Том-1, Глава 3: Сталь, Кровь и Первый Шепот
Имя Люка Вангреда висело в сознании, как компас в бушующем море. Москва. Особняк. Без него – спасение семьи, Даши, да и всего этого обреченного мира, было пустой мечтой. Но между Орлом и Москвой лежали триста километров ада. И первым шагом была машина.
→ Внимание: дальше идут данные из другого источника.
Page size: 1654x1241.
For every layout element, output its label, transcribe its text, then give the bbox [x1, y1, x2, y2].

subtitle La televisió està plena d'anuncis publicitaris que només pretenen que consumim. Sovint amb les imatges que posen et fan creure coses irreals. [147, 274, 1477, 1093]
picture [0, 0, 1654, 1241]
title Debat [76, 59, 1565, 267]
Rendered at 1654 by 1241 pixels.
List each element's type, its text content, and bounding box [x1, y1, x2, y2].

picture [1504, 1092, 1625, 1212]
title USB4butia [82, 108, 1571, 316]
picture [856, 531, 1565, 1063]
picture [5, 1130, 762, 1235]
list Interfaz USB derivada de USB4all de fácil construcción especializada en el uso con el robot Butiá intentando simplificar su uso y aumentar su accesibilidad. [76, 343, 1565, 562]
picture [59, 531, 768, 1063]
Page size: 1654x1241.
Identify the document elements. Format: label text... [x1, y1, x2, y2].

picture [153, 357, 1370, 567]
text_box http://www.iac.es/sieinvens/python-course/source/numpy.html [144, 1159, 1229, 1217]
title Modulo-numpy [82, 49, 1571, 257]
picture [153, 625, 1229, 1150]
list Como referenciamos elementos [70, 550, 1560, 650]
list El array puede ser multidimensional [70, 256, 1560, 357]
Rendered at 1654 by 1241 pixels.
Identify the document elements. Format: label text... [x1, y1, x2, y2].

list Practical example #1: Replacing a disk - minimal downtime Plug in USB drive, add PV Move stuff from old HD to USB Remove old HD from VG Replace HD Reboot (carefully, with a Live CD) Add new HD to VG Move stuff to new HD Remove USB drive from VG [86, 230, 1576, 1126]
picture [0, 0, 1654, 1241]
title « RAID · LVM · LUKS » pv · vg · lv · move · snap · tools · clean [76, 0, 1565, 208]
План рождался с ледяной скоростью мысли Прародителя, накладываясь на дрожь рук студента-механика. Общественный транспорт? Самоубийство. Поезда – братские могилы на рельсах при первом же ударе по путям. Автобусы – ловушки на колесах. Нужна машина. Надежная. И… не моя. Угнать? Мысль вызвала волну отвращения – отголосок юношеской морали Димы, его боязни милиции, осуждения соседей. Но холодный разум Прародителя уже сканировал Архив, выдавая десяток способов вскрыть или обойти иммобилайзер старых, но крепких иномарок. Знания автомеханика слились с безжалостной эффективностью космического тактика. Найди. Возьми. Выживи.
Цель была ясна. Но путь к ней лежал через захлебнувшийся паникой город. Я пробирался по задворкам, дворам, заваленным ржавыми холодильниками и разбитыми колясками, вонючим переулкам, где пахло помоями и страхом. Уворачивался от паникующих машин, выезжающих на тротуары, орущих друг на друга людей. Крики, плач, мат – все сливалось в один безумный гул под аккомпанемент сирен.
Парковка техникума. Хаос и здесь. Машины брошены криво, некоторые с открытыми дверями, будто водители выпрыгнули на ходу. Люди метались между корпусами, тащили ящики с инструментами, орали что-то про эвакуацию. И там – словно подарок судьбы или насмешка: потрепанная, но знаменитая своей живучестью Lada «Десятка» Сергея, моего вечно перегаром пахнущего сокурсника. Зеленая, с ржавыми подкрылками. Водительская дверь распахнута настежь. Сам Сергей, широкой спиной ко мне, лихорадочно копался в багажнике, выкидывая канистры и тряпки. Его отвлек грохот взрыва где-то за гаражами – близкий, земля содрогнулась. Этого мгновения хватило.